O problema é que tanto o estoicismo como o budismo não ofereciam qualquer conforto ao indivíduo de carne e osso, ao pregarem que no final nada se perdia pois tudo era parte de um Absoluto, de um Todo a que retornávamos eventualmente. Os cristãos dos primeiros tempos respondiam aos gregos com exemplos práticos. Se os filósofos ensinavam que o propósito da filosofia era nos ajudar a enfrentar a morte e a dor, escritores como Ambrose, Cipriano e depois Agostinho mostraram que os cristãos efetivamente sofriam e morriam de maneira melhor, uma evidência da superioridade filosófica cristã. Keller explica:
Os filósofos gregos, e especialmente os estoicos, tentaram "valentemente nos livrar dos medos ligados à morte, mas ao custo de obliterar nossa identidade individual". Mas o cristianismo ofereceu algo radicalmente mais satisfatório. Luc Ferry diz que o que os seres humanos desejam "acima de tudo é se reunir com seus entes queridos, e, se possível, com suas vozes, seus rostos - não na forma de fragmentos indiferenciados, como pedras ou vegetais".

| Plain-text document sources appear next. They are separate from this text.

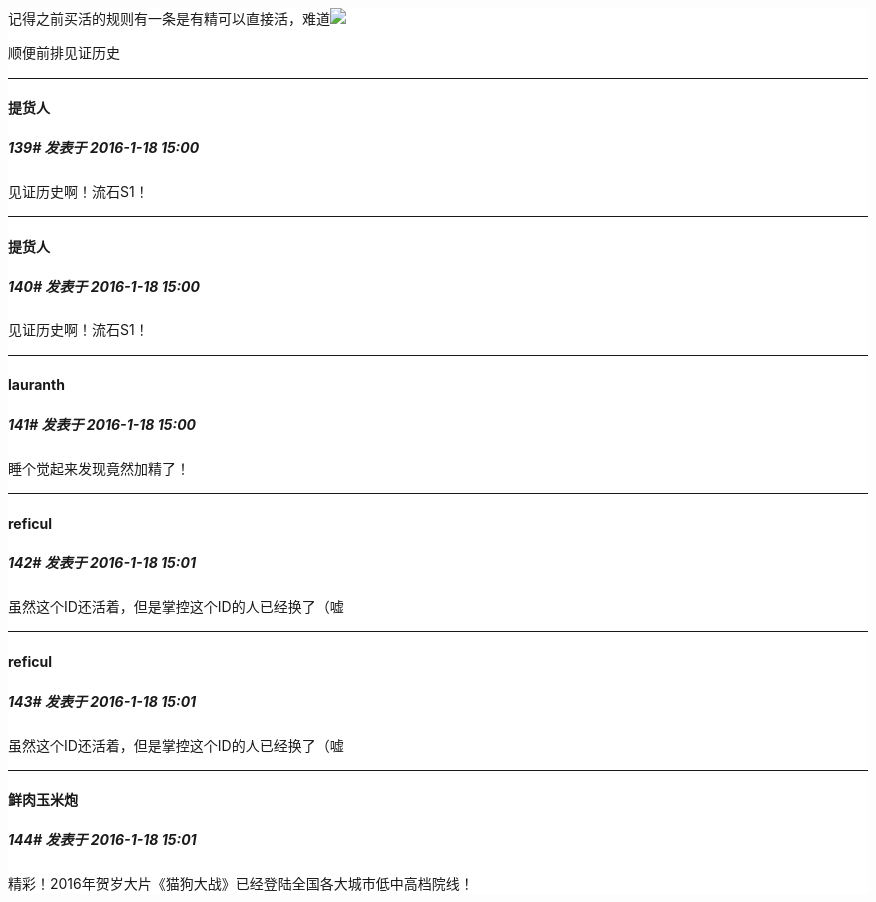 
记得之前买活的规则有一条是有精可以直接活，难道<img src="https://static.saraba1st.com/image/smiley/face/119.gif" referrerpolicy="no-referrer">

顺便前排见证历史


*****

####  提货人  
##### 139#       发表于 2016-1-18 15:00


见证历史啊！流石S1！


*****

####  提货人  
##### 140#       发表于 2016-1-18 15:00


见证历史啊！流石S1！


*****

####  lauranth  
##### 141#       发表于 2016-1-18 15:00


睡个觉起来发现竟然加精了！


*****

####  reficul  
##### 142#       发表于 2016-1-18 15:01


虽然这个ID还活着，但是掌控这个ID的人已经换了（嘘


*****

####  reficul  
##### 143#       发表于 2016-1-18 15:01


虽然这个ID还活着，但是掌控这个ID的人已经换了（嘘


*****

####  鲜肉玉米炮  
##### 144#       发表于 2016-1-18 15:01


精彩！2016年贺岁大片《猫狗大战》已经登陆全国各大城市低中高档院线！

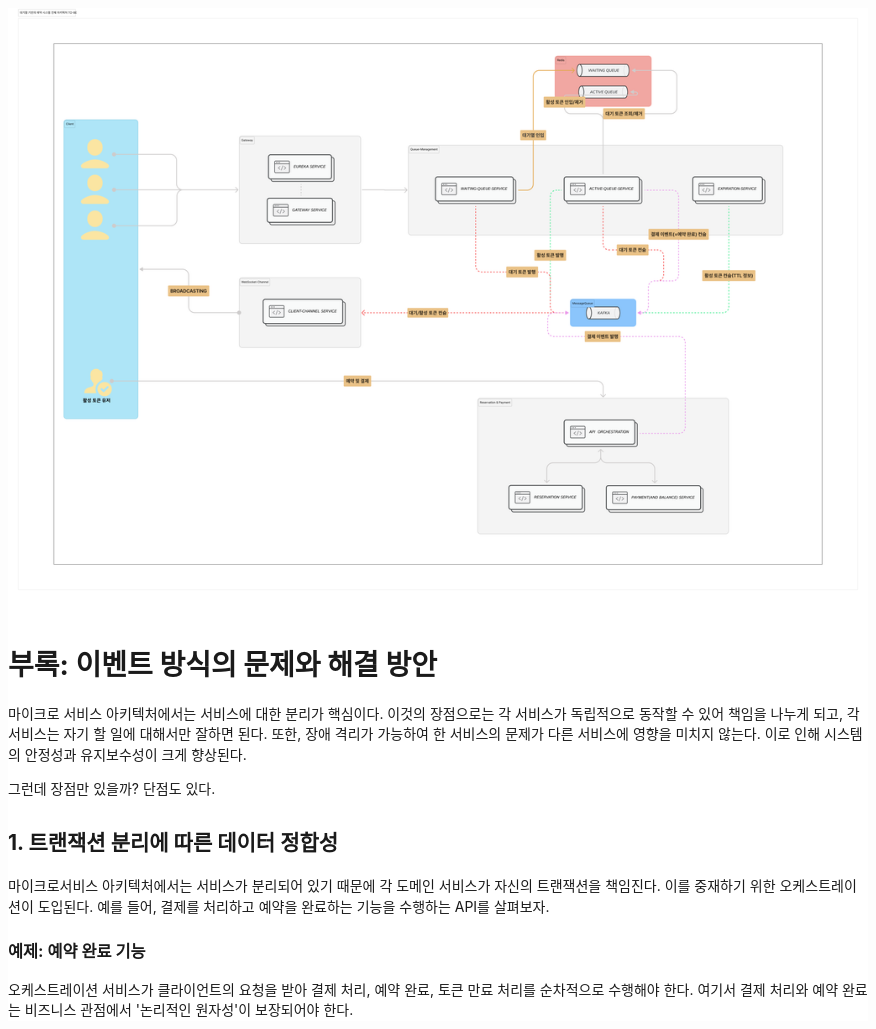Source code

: ![대기열 기반의 예약 시스템 전체 아키텍처 TO-BE.png](..%2Farchitecture%2F%EB%8C%80%EA%B8%B0%EC%97%B4%20%EA%B8%B0%EB%B0%98%EC%9D%98%20%EC%98%88%EC%95%BD%20%EC%8B%9C%EC%8A%A4%ED%85%9C%20%EC%A0%84%EC%B2%B4%20%EC%95%84%ED%82%A4%ED%85%8D%EC%B2%98%20TO-BE.png)


# 부록: 이벤트 방식의 문제와 해결 방안

마이크로 서비스 아키텍처에서는 서비스에 대한 분리가 핵심이다. 이것의 장점으로는 각 서비스가 독립적으로 동작할 수 있어 책임을 나누게 되고, 각 서비스는 자기 할 일에 대해서만 잘하면 된다. 또한, 장애 격리가 가능하여 한 서비스의 문제가 다른 서비스에 영향을 미치지 않는다. 이로 인해 시스템의 안정성과 유지보수성이 크게 향상된다.

그런데 장점만 있을까? 단점도 있다.


## 1. 트랜잭션 분리에 따른 데이터 정합성 


마이크로서비스 아키텍처에서는 서비스가 분리되어 있기 때문에 각 도메인 서비스가 자신의 트랜잭션을 책임진다. 이를 중재하기 위한 오케스트레이션이 도입된다. 예를 들어, 결제를 처리하고 예약을 완료하는 기능을 수행하는 API를 살펴보자.



### 예제: 예약 완료 기능

오케스트레이션 서비스가 클라이언트의 요청을 받아 결제 처리, 예약 완료, 토큰 만료 처리를 순차적으로 수행해야 한다. 여기서 결제 처리와 예약 완료는 비즈니스 관점에서 '논리적인 원자성'이 보장되어야 한다.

A vitória de Cristo sobre a morte deu aos cristãos a convicção de que a dor e a morte não eram o fim, e tinham um sentido mais elevado. "Somente quando nosso maior amor é Deus, um amor que não podemos perder nem mesmo na morte, podemos enfrentar todas as coisas com paz. A dor não deve ser eliminada, mas temperada e sustentada pelo amor e pela esperança", escreve o autor.
Essa visão cristão foi lentamente suplantando a velha ordem pagã e se tornou a cultura dominante no Ocidente. A ressurreição implicava que esta vida material é boa e merece ser aproveitada, mas que ela não termina com a morte do corpo. O cristianismo ofereceu a restauração da vida, em vez de um simples consolo para a morte. Luc Ferry conclui:
Explorando o que via como uma fraqueza na sabedoria grega, o cristianismo criou uma nova doutrina de salvação tão eficaz que abriu um abismo nas filosofias da Antiguidade e dominou o mundo ocidental por quase mil e quinhentos anos. O cristianismo parece ser a única versão de salvação que nos permite não apenas transcender o medo da morte, mas também vencer a própria morte.
Diante disso, pergunto: parece coincidência que tantos mártires que enfrentam a um custo pessoal enorme regimes totalitários sejam cristãos?